Summer to me means a lot of linen, which I love to wear but hate ironing. It also means swimming pools, the smell of sunscreen, colorful flip flops and chatting with girls in one of the sidewalk cafés, enjoying the warm wind’s kisses on our cheeks.

Summer brings an excuse to take random candid photos “just because it’s nice outside” and to stay up late “just to listen to birds chirp at dawn.”

Leaning back leisurely and watching people pass by the coffee house window counts as a viable activity in summer. Sitting inside – be it an office or a home – while the sun is burning holes in the pavement counts as a crime on my heart’s watch.

I blame it on the season when social ties seem to become of utter importance, overshadowing other, more serious (who said?) things in life. I think it is completely the summer’s fault when my heart and mind suddenly decide to walk in opposite directions, pulling me apart persistently, with the heart scoring points toward victory two thirds of the time.

One of these warm summer nights brought a fight between me and you, one of my best friends. I don’t really want to know at this point whether it was our foolish youth running through out veins, a couple of beers or a mere misunderstanding fueled by a thing or two left unsaid. Let’s just blame it on this hot season and the overdose of emotions it throws at us, breaking the weak defense that is out reason.

When I saw you through one of those coffee house windows parking your bike at the curb, I thought it was meant for us to make up today. Why else would summer want us to run into each other like that in a city with abundance of places to go lick our wounds?

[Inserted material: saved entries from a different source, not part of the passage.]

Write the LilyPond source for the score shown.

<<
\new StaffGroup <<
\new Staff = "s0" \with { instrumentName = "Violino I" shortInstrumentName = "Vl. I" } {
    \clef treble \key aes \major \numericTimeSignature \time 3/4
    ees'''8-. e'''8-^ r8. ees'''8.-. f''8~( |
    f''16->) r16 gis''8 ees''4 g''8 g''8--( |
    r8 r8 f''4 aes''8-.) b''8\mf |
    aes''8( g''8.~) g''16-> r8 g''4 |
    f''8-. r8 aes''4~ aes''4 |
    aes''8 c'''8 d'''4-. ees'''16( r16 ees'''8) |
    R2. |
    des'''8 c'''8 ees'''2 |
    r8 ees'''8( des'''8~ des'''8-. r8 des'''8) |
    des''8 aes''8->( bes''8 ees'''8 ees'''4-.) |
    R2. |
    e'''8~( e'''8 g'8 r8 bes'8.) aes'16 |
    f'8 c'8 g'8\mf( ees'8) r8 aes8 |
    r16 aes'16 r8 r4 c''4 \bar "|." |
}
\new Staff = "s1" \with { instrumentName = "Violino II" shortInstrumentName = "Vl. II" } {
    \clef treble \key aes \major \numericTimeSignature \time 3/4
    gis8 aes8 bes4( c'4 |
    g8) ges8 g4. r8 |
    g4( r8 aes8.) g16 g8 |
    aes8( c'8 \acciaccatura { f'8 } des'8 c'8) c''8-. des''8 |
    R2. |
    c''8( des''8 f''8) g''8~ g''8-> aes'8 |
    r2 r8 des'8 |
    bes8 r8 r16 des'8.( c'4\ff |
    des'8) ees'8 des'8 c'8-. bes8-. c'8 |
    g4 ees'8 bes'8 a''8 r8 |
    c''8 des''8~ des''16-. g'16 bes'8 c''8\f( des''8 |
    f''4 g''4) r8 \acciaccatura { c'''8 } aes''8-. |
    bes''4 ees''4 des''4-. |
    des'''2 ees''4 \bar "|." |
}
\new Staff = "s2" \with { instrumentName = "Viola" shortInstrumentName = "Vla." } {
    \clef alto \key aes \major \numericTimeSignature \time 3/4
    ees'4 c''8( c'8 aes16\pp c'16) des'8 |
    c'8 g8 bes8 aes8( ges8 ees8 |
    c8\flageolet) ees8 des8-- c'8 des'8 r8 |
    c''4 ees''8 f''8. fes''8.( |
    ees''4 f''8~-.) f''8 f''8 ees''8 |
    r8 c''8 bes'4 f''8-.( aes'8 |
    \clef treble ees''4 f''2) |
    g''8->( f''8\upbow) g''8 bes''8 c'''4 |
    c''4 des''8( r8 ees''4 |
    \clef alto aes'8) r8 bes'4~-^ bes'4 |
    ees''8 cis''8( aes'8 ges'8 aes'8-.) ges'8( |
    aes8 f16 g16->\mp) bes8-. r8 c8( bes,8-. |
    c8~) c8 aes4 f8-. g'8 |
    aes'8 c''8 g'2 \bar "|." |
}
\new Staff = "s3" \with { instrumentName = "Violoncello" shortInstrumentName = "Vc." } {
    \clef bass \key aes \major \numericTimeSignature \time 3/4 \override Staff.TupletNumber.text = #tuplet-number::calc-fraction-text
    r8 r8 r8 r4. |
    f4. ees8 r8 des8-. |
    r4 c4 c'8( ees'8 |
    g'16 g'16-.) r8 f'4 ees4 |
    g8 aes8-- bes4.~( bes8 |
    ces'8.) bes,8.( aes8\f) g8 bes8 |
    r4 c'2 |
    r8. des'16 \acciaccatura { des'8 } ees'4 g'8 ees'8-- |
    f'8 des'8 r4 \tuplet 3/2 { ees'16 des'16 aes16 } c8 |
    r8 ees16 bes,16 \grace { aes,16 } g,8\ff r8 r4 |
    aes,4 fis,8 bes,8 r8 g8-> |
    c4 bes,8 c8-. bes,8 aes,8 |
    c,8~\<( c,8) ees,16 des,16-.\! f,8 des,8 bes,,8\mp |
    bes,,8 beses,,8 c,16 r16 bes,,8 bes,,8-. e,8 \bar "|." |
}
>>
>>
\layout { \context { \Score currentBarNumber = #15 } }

I put my pride somewhere deep in the back pocket and I came to you, my hands shaking, trying not to let go of some fair trade sugar I just grabbed. I apologized although I didn’t feel like I deserved your negative attitude. Would you come to my table, I asked, if I didn’t approach you first? No, you said proudly. I felt that you were unfair to me and our friendship and I thought that you, the older one of us two, should have acted more mature. I was angry inside yet I could not afford to lose you. The thought of this summer without you crept into the back of my mind as you were standing in front of me, paying for your coffee. I was scared to death that you’d turn around and walk past me, throwing our friendship away coldheartedly. I pictured bumping into each other awkwardly in little downtown restaurants and trying to share friends most of which we had in common. I saw the boring pool parties without you, that bottle of Sangria I bought to share with you left unopened, tedious shopping trips with other less fashionable friends and not having you on the phone late at night to laugh about our latest girly adventures. I was afraid of not being able to see you across the table from me – like tonight – leaning toward each other to share happenings at work, our sappy memories, grown-up dreams and random things like those few lines from your book on the history of rock.

It would be my last attempt to approach you, I knew, and you must have felt it. Which one is my table, you asked, following me. You accepted my explanation, and deep in my heart I felt that you were sorry too, although you wouldn’t say it. As we walked out onto the sleepy summer street after chatting for hours, you said you wanted to see me tomorrow. You pulled me closer, hugged me and kissed me, and in my mind I answered, “Don’t worry about saying a thing, my friend, because I already know.” I smiled, turned around and felt a touch of that playful warm wind on my face. It felt like summer.